CHICKEN POT PIE
Stacey Scribner
For the Pastry-- which was excellent by the way. Freezes GREAT
1 1/2 C All purpose Flour 1/4 C. Vegetable Shortening, Cold
3/4 tsp. Kosher Salt 4 T. Cold Unsalted Butter, Diced
1/2 tsp. Baking Powder 1/4-1/3 Cup Ice Water
Mix the flour and salt, and baking powder in the bowl of the food processor fitted with the metal blade. Add the shortening and butter and mix quickly with your fingers until each piece is coated with flour. Pulse 10 times, or until the fat is the size of peas. With the motor running, add the ice water: process only enough to moisten the dough and have it come together. Dump the dough on a floured board and knead quickly into a ball. Wrap the dough in plastic and allow it to rest in the refrigerator for 30 minutes.

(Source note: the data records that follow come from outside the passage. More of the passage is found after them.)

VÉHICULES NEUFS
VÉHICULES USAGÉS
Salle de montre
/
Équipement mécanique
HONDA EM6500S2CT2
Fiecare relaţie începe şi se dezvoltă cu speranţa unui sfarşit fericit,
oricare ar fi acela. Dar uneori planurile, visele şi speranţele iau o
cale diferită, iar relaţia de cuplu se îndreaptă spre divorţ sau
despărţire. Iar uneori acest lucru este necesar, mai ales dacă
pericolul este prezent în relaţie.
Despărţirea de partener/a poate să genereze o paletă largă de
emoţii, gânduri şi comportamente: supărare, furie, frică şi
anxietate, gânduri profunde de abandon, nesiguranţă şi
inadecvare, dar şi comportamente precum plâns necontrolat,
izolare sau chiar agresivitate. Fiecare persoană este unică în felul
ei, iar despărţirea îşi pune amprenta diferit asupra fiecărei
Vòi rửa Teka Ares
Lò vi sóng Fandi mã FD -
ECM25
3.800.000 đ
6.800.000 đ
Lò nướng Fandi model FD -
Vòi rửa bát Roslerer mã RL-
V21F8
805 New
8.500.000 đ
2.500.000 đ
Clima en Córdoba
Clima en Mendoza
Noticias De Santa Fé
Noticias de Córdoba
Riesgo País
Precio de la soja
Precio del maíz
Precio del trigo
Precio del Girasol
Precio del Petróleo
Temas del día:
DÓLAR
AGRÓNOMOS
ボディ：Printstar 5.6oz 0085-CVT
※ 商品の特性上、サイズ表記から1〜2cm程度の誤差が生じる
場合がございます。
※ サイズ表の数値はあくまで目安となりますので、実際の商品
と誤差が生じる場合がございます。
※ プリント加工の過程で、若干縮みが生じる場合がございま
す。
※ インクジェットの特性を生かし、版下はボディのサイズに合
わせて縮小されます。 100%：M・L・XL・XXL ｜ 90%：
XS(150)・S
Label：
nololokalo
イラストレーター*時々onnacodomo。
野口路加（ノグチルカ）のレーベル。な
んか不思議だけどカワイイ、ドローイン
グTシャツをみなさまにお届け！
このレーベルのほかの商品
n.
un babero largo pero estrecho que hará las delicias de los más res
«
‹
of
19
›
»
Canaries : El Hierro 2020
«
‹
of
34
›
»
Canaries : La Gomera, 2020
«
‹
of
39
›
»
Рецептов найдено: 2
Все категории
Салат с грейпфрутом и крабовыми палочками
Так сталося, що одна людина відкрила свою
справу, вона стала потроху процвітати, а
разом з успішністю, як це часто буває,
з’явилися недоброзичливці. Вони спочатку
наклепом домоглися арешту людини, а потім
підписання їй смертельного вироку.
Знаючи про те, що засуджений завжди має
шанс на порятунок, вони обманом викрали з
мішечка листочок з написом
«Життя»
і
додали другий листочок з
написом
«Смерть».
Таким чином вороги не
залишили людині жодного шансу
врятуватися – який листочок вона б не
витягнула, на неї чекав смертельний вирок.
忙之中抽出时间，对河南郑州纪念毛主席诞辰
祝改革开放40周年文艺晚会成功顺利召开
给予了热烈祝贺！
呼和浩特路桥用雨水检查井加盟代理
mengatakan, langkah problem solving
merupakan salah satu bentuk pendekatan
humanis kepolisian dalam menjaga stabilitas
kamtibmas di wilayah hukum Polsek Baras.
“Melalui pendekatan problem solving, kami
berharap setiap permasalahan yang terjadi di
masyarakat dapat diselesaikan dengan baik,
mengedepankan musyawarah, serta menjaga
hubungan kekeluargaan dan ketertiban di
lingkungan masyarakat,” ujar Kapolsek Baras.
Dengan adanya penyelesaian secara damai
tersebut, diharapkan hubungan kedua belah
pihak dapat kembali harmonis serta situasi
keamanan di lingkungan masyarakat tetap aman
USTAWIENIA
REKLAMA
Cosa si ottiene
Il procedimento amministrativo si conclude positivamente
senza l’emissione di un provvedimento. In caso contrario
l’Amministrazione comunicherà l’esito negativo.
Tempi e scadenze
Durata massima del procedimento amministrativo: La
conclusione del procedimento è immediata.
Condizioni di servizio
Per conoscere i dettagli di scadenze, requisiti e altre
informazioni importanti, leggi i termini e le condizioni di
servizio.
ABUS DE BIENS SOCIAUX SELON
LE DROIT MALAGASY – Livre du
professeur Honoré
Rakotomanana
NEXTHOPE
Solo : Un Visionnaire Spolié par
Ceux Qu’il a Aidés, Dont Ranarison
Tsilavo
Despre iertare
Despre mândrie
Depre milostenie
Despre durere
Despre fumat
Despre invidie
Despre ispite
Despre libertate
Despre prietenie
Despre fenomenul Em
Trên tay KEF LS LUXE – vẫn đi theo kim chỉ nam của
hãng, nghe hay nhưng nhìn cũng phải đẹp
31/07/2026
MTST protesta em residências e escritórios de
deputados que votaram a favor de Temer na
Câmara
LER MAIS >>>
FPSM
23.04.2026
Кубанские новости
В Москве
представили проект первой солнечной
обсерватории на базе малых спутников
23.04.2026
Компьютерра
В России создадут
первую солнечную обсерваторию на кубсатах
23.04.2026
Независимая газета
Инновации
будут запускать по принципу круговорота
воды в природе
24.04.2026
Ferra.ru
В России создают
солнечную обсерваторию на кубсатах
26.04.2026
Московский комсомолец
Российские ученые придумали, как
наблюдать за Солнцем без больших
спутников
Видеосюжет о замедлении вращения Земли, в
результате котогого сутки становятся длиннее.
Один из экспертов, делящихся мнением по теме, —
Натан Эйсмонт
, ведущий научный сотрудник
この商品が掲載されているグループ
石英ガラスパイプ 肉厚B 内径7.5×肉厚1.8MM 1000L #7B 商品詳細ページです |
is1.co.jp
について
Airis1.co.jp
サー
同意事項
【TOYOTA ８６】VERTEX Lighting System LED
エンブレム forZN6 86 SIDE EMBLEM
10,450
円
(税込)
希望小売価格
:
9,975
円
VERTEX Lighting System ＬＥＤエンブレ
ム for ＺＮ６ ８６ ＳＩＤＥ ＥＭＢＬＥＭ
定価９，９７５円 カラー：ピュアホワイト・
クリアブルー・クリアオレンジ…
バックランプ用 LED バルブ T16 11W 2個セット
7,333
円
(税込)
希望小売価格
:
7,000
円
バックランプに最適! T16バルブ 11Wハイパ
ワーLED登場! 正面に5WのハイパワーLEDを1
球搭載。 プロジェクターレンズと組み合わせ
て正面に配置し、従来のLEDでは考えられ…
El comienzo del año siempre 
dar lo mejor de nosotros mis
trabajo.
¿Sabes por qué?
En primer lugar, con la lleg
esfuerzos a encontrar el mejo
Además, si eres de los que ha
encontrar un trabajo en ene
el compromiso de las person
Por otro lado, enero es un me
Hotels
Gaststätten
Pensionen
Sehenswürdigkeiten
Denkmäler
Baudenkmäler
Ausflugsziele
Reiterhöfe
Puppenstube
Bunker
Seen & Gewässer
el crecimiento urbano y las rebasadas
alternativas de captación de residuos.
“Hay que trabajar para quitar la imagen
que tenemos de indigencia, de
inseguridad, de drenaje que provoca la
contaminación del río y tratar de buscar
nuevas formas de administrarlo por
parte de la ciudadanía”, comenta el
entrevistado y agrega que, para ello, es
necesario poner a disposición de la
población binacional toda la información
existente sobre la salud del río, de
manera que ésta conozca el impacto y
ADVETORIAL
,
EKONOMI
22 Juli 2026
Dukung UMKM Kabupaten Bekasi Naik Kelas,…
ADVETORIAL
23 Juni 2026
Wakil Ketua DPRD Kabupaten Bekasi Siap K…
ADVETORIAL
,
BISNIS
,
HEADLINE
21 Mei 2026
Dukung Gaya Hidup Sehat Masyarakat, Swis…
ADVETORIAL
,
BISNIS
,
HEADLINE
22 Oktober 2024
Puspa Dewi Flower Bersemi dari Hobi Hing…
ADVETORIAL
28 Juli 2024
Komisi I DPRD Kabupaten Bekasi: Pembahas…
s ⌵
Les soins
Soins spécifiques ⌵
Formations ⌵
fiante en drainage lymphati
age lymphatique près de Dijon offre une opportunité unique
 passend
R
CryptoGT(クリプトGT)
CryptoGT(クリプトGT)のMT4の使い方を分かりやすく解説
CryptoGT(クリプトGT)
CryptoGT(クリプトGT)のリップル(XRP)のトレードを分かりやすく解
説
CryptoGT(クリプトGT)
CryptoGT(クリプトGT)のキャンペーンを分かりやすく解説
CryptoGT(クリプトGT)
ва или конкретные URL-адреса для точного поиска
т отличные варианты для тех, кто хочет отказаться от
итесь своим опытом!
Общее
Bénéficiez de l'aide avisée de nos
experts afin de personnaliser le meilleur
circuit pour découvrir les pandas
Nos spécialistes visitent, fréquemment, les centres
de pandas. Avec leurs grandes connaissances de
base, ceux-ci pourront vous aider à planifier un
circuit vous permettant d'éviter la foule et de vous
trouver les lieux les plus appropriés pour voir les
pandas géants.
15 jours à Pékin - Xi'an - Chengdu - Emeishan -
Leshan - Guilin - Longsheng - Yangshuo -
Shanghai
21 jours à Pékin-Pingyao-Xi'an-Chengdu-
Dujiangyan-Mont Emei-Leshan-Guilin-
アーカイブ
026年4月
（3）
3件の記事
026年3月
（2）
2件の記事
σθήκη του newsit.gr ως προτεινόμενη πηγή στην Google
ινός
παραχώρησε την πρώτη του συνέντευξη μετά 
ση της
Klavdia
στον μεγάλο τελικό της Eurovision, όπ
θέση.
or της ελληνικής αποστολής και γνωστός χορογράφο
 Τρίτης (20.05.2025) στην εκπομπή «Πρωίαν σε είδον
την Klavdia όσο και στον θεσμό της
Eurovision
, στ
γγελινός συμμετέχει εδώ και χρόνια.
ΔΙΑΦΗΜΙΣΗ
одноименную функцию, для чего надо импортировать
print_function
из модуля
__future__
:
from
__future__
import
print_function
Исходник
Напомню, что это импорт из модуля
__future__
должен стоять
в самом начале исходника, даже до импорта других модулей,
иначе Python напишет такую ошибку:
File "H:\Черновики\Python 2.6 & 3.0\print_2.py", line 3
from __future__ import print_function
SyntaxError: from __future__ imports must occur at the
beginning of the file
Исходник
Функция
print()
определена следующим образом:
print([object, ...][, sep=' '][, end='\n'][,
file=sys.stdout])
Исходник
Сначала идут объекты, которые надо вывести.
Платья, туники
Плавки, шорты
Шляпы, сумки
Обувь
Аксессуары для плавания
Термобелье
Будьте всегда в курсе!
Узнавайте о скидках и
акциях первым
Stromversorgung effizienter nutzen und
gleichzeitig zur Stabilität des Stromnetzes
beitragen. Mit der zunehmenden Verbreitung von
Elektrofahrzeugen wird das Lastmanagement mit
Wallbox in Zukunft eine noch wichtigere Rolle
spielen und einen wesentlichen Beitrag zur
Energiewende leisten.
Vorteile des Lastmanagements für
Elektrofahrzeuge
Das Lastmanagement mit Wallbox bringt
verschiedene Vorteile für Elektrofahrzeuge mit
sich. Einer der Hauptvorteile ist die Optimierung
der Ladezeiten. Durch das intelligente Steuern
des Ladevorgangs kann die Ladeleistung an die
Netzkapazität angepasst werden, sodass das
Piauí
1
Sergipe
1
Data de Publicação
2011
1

*Note: The key to good pie crust is "ICE WATER"
For the Filling
1/3 C Margarine, melted
2 T. Olive Oil
1 C. Chopped Onion
1 C. Chopped Celery
1 C. Chopped Carrots
1 C Frozen Peas
4 C. Chopped Cooked Chicken
1 small can Mushrooms
1/3 C. Flour
2 Cups Chicken Broth
1 C. Evaporated Milk
Melt Margarine and Olive Oil in a large skillet. Add onions, celery,mushrooms, and carrots. Add salt and pepper to taste. Cook 5 min. Add chicken and peas, cook five minutes in skillet. Stir flour into mixture. Cook about 2 minutes. Pour in chicken broth and evaporated milk, cook until thickened.
Place the filling into 9X13 pan. Roll out dough to fit 9X13 pan. Place on top of filling. cut slips into pie dough. Bake at 400 degrees for 40 min. Let stand 5-10 min. Enjoy!
* this was baked then frozen and we reheated it. Delicious!